Jair Bolsonaro ressalta que no campo dos “valores e compromissos”, “o marxismo cultural e suas derivações como o gramscismo”, aliados “às oligarquias corruptas”, minaram “os valores da Nação e da família brasileira”. “Faremos os ajustes necessários para garantir crescimento com inflação baixa e geração de empregos. Enfrentaremos os grupos de interesses escusos que quase destruíram o país”. Em seu plano, Bolsonaro não se furta em atacar o PT e diz que “o problema é o legado do PT de ineficiência e corrupção”.
Entre os desafios urgentes apresentados pelo deputado federal fluminense, algumas análises surgem de forma jocosa: o alto índice de suicídio (“mais de um milhão de brasileiros foram assassinados desde a 1ª reunião do Foro de São Paulo”) e a epidemia de crack (“introduzido pelas filiais da Farc”). Entre as saídas contra a criminalidade, estão a revisão do Estatuto do desarmamento, a facilitação do porte de armas e a redução da maioridade penal para 16 anos. “Contra a esquerda: números e lógica. As armas são instrumentos, objetos inertes, que podem ser utilizadas para matar ou para salvar vidas. Isso depende de quem as está segurando: pessoas boas ou más. Um martelo não prega e uma faca não corta sem uma pessoa...”. Para “salvar vidas”, o deputado prega ainda “prender e deixar na cadeia” e “acabar com a progressão de penas e as saídas temporárias”.
Por fim, Bolsonaro quer a criminalização dos movimentos sociais tipificando como terrorismo as ocupações de propriedades rurais e urbanas. Como parte do plano de valorização das Forças Armadas, diz que haverá um colégio militar em todas as capitais.
Na economia, faz críticas a governos anteriores e diz que “ideias obscuras como o dirigismo” levaram país à inflação, recessão, desemprego e corrupção. “O desafio inicial também será organizar e desaparelhar as estruturas federais”, afirma acrescentando que a redução de ministérios é uma das ações. “Não haverá mais dinheiro carimbado para pessoa, grupo político ou entidade com interesses especiais”, completa. Em defesa do Estado mínimo, o candidato mira a privatização de ativos da Petrobras, remoção do conteúdo nacional, vendas e extinção de estatais, afrouxamento do licenciamento ambiental.
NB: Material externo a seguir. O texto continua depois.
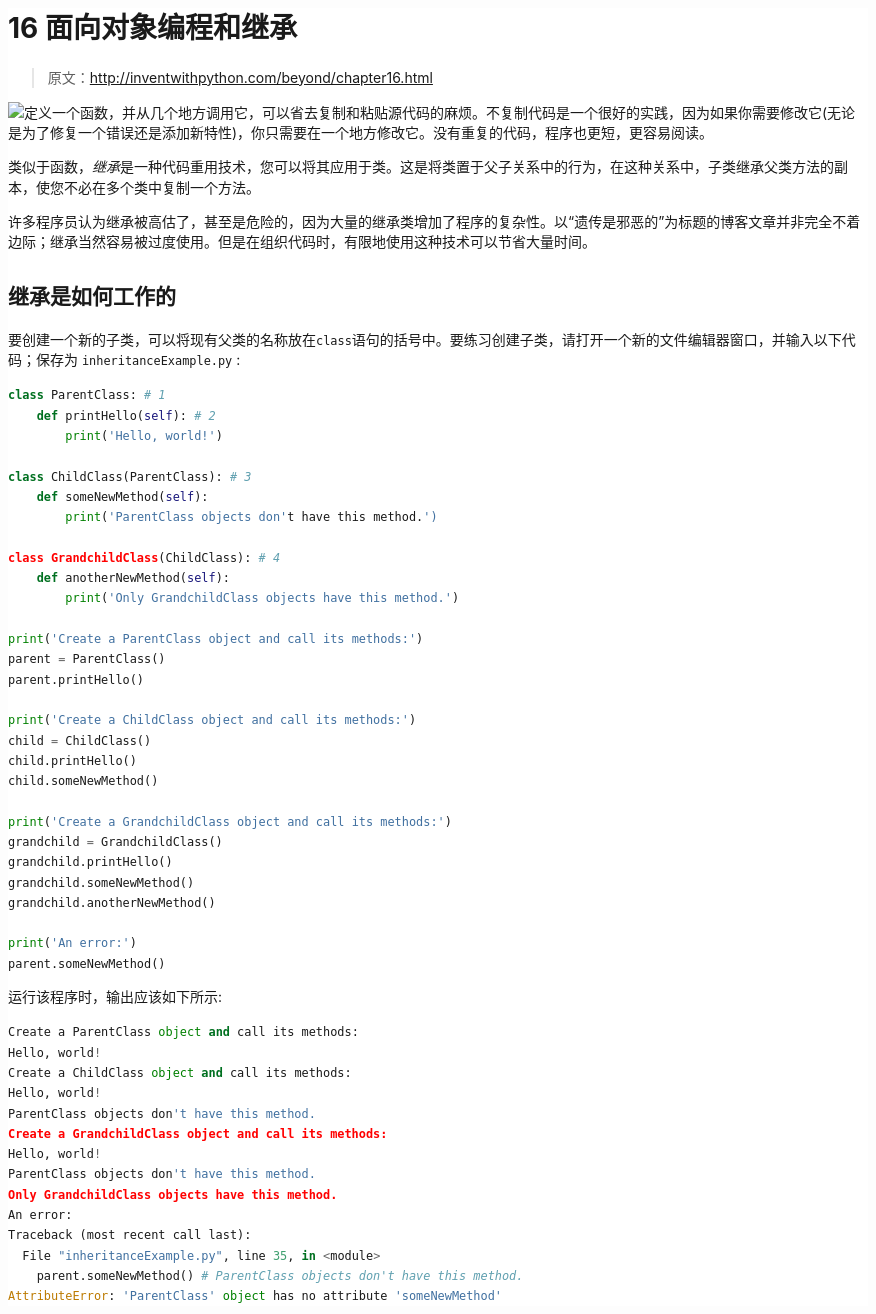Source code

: # 16 面向对象编程和继承

> 原文：<http://inventwithpython.com/beyond/chapter16.html>

![](img/74e8cef2461199147c9866361cd78f1c.png)定义一个函数，并从几个地方调用它，可以省去复制和粘贴源代码的麻烦。不复制代码是一个很好的实践，因为如果你需要修改它(无论是为了修复一个错误还是添加新特性)，你只需要在一个地方修改它。没有重复的代码，程序也更短，更容易阅读。

类似于函数，*继承*是一种代码重用技术，您可以将其应用于类。这是将类置于父子关系中的行为，在这种关系中，子类继承父类方法的副本，使您不必在多个类中复制一个方法。

许多程序员认为继承被高估了，甚至是危险的，因为大量的继承类增加了程序的复杂性。以“遗传是邪恶的”为标题的博客文章并非完全不着边际；继承当然容易被过度使用。但是在组织代码时，有限地使用这种技术可以节省大量时间。

## 继承是如何工作的

要创建一个新的子类，可以将现有父类的名称放在`class`语句的括号中。要练习创建子类，请打开一个新的文件编辑器窗口，并输入以下代码；保存为 `inheritanceExample.py` :

```py
class ParentClass: # 1
    def printHello(self): # 2
        print('Hello, world!')

class ChildClass(ParentClass): # 3
    def someNewMethod(self):
        print('ParentClass objects don't have this method.')

class GrandchildClass(ChildClass): # 4
    def anotherNewMethod(self):
        print('Only GrandchildClass objects have this method.')

print('Create a ParentClass object and call its methods:')
parent = ParentClass()
parent.printHello()

print('Create a ChildClass object and call its methods:')
child = ChildClass()
child.printHello()
child.someNewMethod()

print('Create a GrandchildClass object and call its methods:')
grandchild = GrandchildClass()
grandchild.printHello()
grandchild.someNewMethod()
grandchild.anotherNewMethod()

print('An error:')
parent.someNewMethod()
```

运行该程序时，输出应该如下所示:

```py
Create a ParentClass object and call its methods:
Hello, world!
Create a ChildClass object and call its methods:
Hello, world!
ParentClass objects don't have this method.
Create a GrandchildClass object and call its methods:
Hello, world!
ParentClass objects don't have this method.
Only GrandchildClass objects have this method.
An error:
Traceback (most recent call last):
  File "inheritanceExample.py", line 35, in <module>
    parent.someNewMethod() # ParentClass objects don't have this method.
AttributeError: 'ParentClass' object has no attribute 'someNewMethod'
```
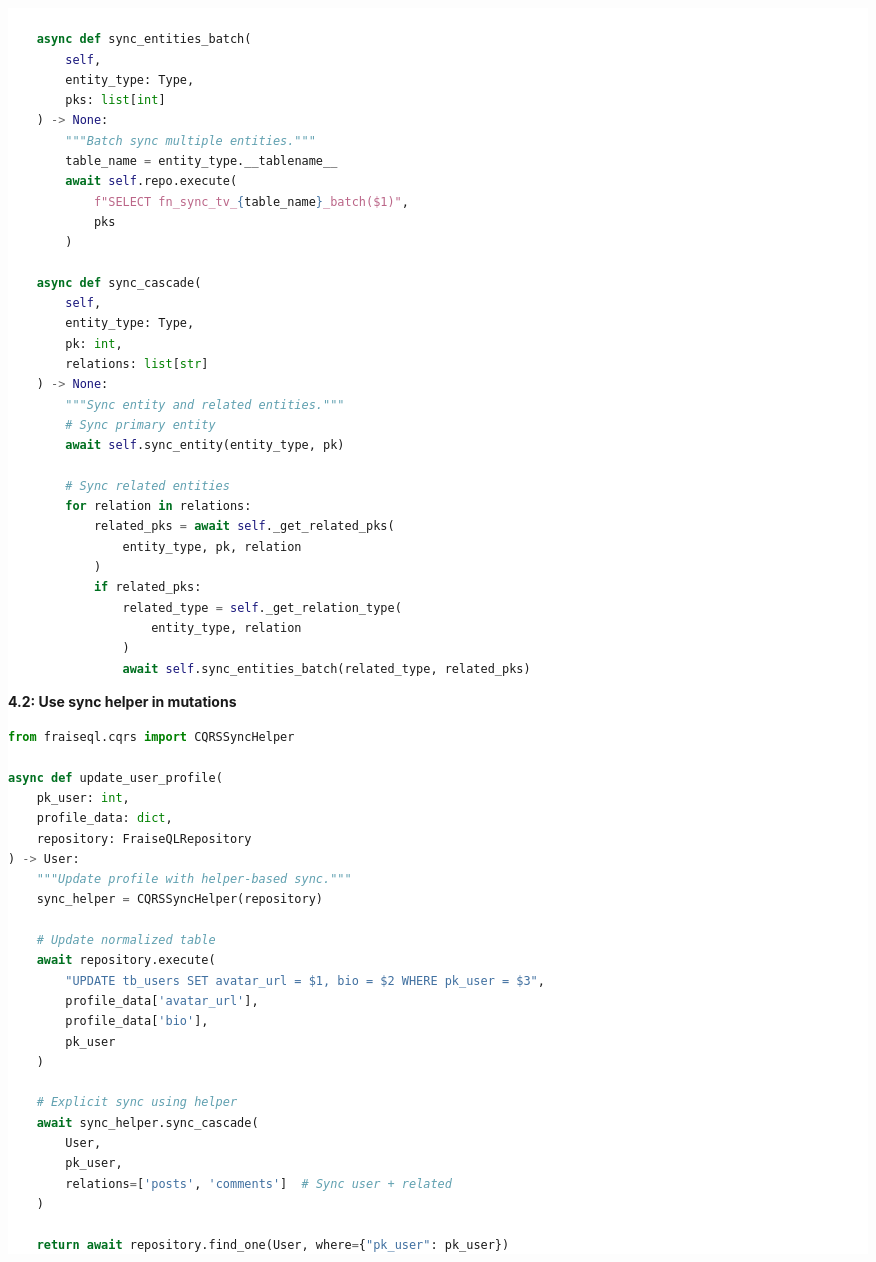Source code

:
 ```python

    async def sync_entities_batch(
        self,
        entity_type: Type,
        pks: list[int]
    ) -> None:
        """Batch sync multiple entities."""
        table_name = entity_type.__tablename__
        await self.repo.execute(
            f"SELECT fn_sync_tv_{table_name}_batch($1)",
            pks
        )

    async def sync_cascade(
        self,
        entity_type: Type,
        pk: int,
        relations: list[str]
    ) -> None:
        """Sync entity and related entities."""
        # Sync primary entity
        await self.sync_entity(entity_type, pk)

        # Sync related entities
        for relation in relations:
            related_pks = await self._get_related_pks(
                entity_type, pk, relation
            )
            if related_pks:
                related_type = self._get_relation_type(
                    entity_type, relation
                )
                await self.sync_entities_batch(related_type, related_pks)
```

**4.2: Use sync helper in mutations**
```python
from fraiseql.cqrs import CQRSSyncHelper

async def update_user_profile(
    pk_user: int,
    profile_data: dict,
    repository: FraiseQLRepository
) -> User:
    """Update profile with helper-based sync."""
    sync_helper = CQRSSyncHelper(repository)

    # Update normalized table
    await repository.execute(
        "UPDATE tb_users SET avatar_url = $1, bio = $2 WHERE pk_user = $3",
        profile_data['avatar_url'],
        profile_data['bio'],
        pk_user
    )

    # Explicit sync using helper
    await sync_helper.sync_cascade(
        User,
        pk_user,
        relations=['posts', 'comments']  # Sync user + related
    )

    return await repository.find_one(User, where={"pk_user": pk_user})
```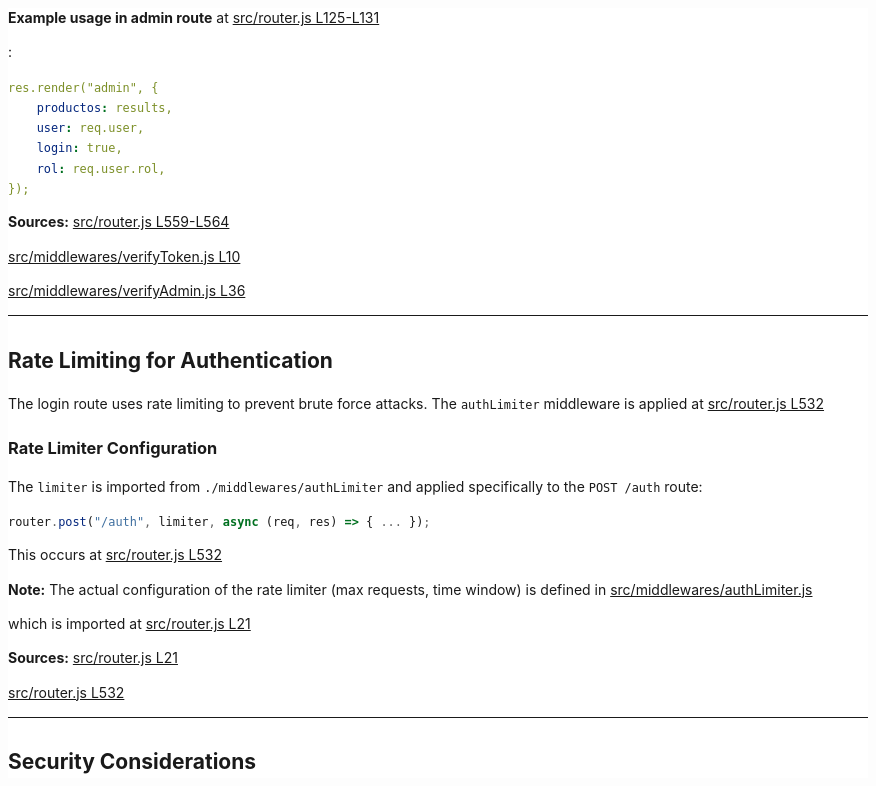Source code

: **Example usage in admin route** at [src/router.js L125-L131](https://github.com/moichuelo/registro/blob/544abbcc/src/router.js#L125-L131)

:

```yaml
res.render("admin", {
    productos: results,
    user: req.user,
    login: true,
    rol: req.user.rol,
});
```

**Sources:** [src/router.js L559-L564](https://github.com/moichuelo/registro/blob/544abbcc/src/router.js#L559-L564)

 [src/middlewares/verifyToken.js L10](https://github.com/moichuelo/registro/blob/544abbcc/src/middlewares/verifyToken.js#L10-L10)

 [src/middlewares/verifyAdmin.js L36](https://github.com/moichuelo/registro/blob/544abbcc/src/middlewares/verifyAdmin.js#L36-L36)

---

## Rate Limiting for Authentication

The login route uses rate limiting to prevent brute force attacks. The `authLimiter` middleware is applied at [src/router.js L532](https://github.com/moichuelo/registro/blob/544abbcc/src/router.js#L532-L532)

### Rate Limiter Configuration

The `limiter` is imported from `./middlewares/authLimiter` and applied specifically to the `POST /auth` route:

```javascript
router.post("/auth", limiter, async (req, res) => { ... });
```

This occurs at [src/router.js L532](https://github.com/moichuelo/registro/blob/544abbcc/src/router.js#L532-L532)

**Note:** The actual configuration of the rate limiter (max requests, time window) is defined in [src/middlewares/authLimiter.js](https://github.com/moichuelo/registro/blob/544abbcc/src/middlewares/authLimiter.js)

 which is imported at [src/router.js L21](https://github.com/moichuelo/registro/blob/544abbcc/src/router.js#L21-L21)

**Sources:** [src/router.js L21](https://github.com/moichuelo/registro/blob/544abbcc/src/router.js#L21-L21)

 [src/router.js L532](https://github.com/moichuelo/registro/blob/544abbcc/src/router.js#L532-L532)

---

## Security Considerations

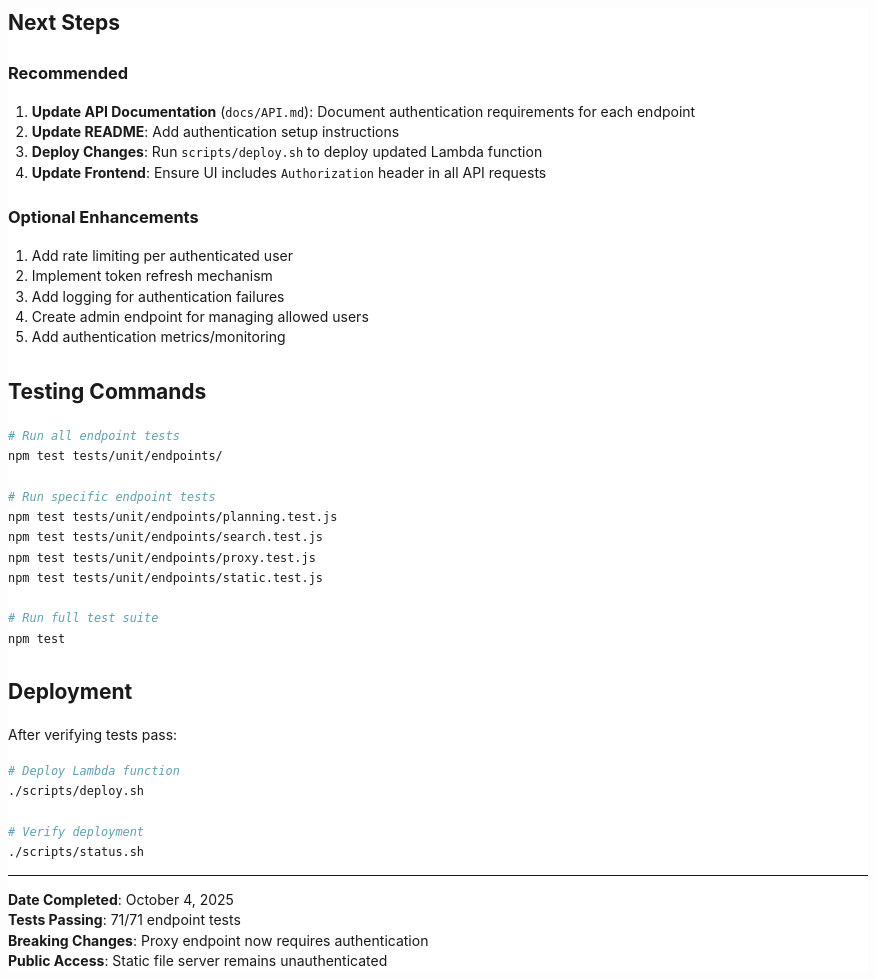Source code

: ## Next Steps

### Recommended
1. **Update API Documentation** (`docs/API.md`): Document authentication requirements for each endpoint
2. **Update README**: Add authentication setup instructions
3. **Deploy Changes**: Run `scripts/deploy.sh` to deploy updated Lambda function
4. **Update Frontend**: Ensure UI includes `Authorization` header in all API requests

### Optional Enhancements
1. Add rate limiting per authenticated user
2. Implement token refresh mechanism
3. Add logging for authentication failures
4. Create admin endpoint for managing allowed users
5. Add authentication metrics/monitoring

## Testing Commands

```bash
# Run all endpoint tests
npm test tests/unit/endpoints/

# Run specific endpoint tests
npm test tests/unit/endpoints/planning.test.js
npm test tests/unit/endpoints/search.test.js
npm test tests/unit/endpoints/proxy.test.js
npm test tests/unit/endpoints/static.test.js

# Run full test suite
npm test
```

## Deployment

After verifying tests pass:

```bash
# Deploy Lambda function
./scripts/deploy.sh

# Verify deployment
./scripts/status.sh
```

---

**Date Completed**: October 4, 2025  
**Tests Passing**: 71/71 endpoint tests  
**Breaking Changes**: Proxy endpoint now requires authentication  
**Public Access**: Static file server remains unauthenticated
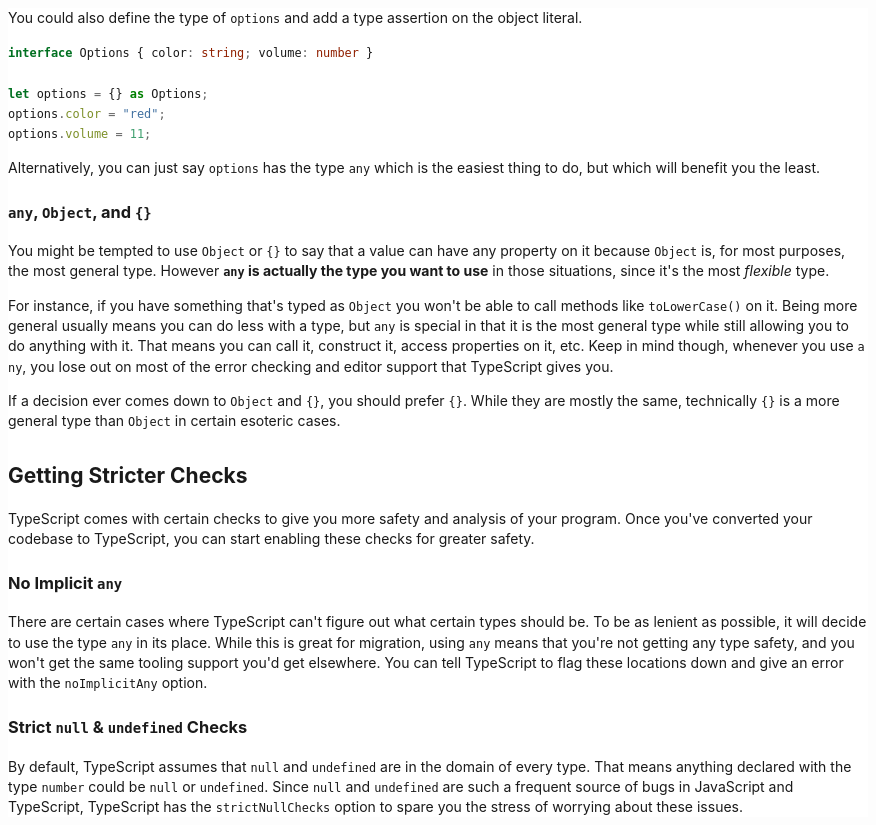 You could also define the type of `options` and add a type assertion on the object literal.

```ts
interface Options { color: string; volume: number }

let options = {} as Options;
options.color = "red";
options.volume = 11;
```

Alternatively, you can just say `options` has the type `any` which is the easiest thing to do, but which will benefit you the least.

### `any`, `Object`, and `{}`

You might be tempted to use `Object` or `{}` to say that a value can have any property on it because `Object` is, for most purposes, the most general type.
However **`any` is actually the type you want to use** in those situations, since it's the most *flexible* type.

For instance, if you have something that's typed as `Object` you won't be able to call methods like `toLowerCase()` on it.
Being more general usually means you can do less with a type, but `any` is special in that it is the most general type while still allowing you to do anything with it.
That means you can call it, construct it, access properties on it, etc.
Keep in mind though, whenever you use `any`, you lose out on most of the error checking and editor support that TypeScript gives you.

If a decision ever comes down to `Object` and `{}`, you should prefer `{}`.
While they are mostly the same, technically `{}` is a more general type than `Object` in certain esoteric cases.

## Getting Stricter Checks

TypeScript comes with certain checks to give you more safety and analysis of your program.
Once you've converted your codebase to TypeScript, you can start enabling these checks for greater safety.

### No Implicit `any`

There are certain cases where TypeScript can't figure out what certain types should be.
To be as lenient as possible, it will decide to use the type `any` in its place.
While this is great for migration, using `any` means that you're not getting any type safety, and you won't get the same tooling support you'd get elsewhere.
You can tell TypeScript to flag these locations down and give an error with the `noImplicitAny` option.

### Strict `null` & `undefined` Checks

By default, TypeScript assumes that `null` and `undefined` are in the domain of every type.
That means anything declared with the type `number` could be `null` or `undefined`.
Since `null` and `undefined` are such a frequent source of bugs in JavaScript and TypeScript, TypeScript has the `strictNullChecks` option to spare you the stress of worrying about these issues.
O novo Itamaraty deixará “de louvar ditaduras assassinas”. Para a reforma da Previdência, o modelo de capitalização com cotas individuais e a redução dos encargos trabalhistas, e uma nova carteira de trabalho verde e amarela.
Na saúde, Bolsonaro promete que os profissionais cubanos do programa Mais Médicos “serão libertados” e “passarão a receber integralmente o valor que lhes é roubado pelos ditadores de Cuba!”. Na área educacional, a solução é mudar o conteúdo e método de ensino, “sem doutrinação e sexualização precoce”, lembrando o projeto Escola Sem Partido, defendido por evangélicos e movimentos de direita. A modernização do conteúdo passa por “expurgar a ideologia de Paulo Freire”, educador e pedagogo brasileiro, considerado um dos pensadores mais notáveis na história mundial. “Um dos maiores males atuais é a forte doutrinação”.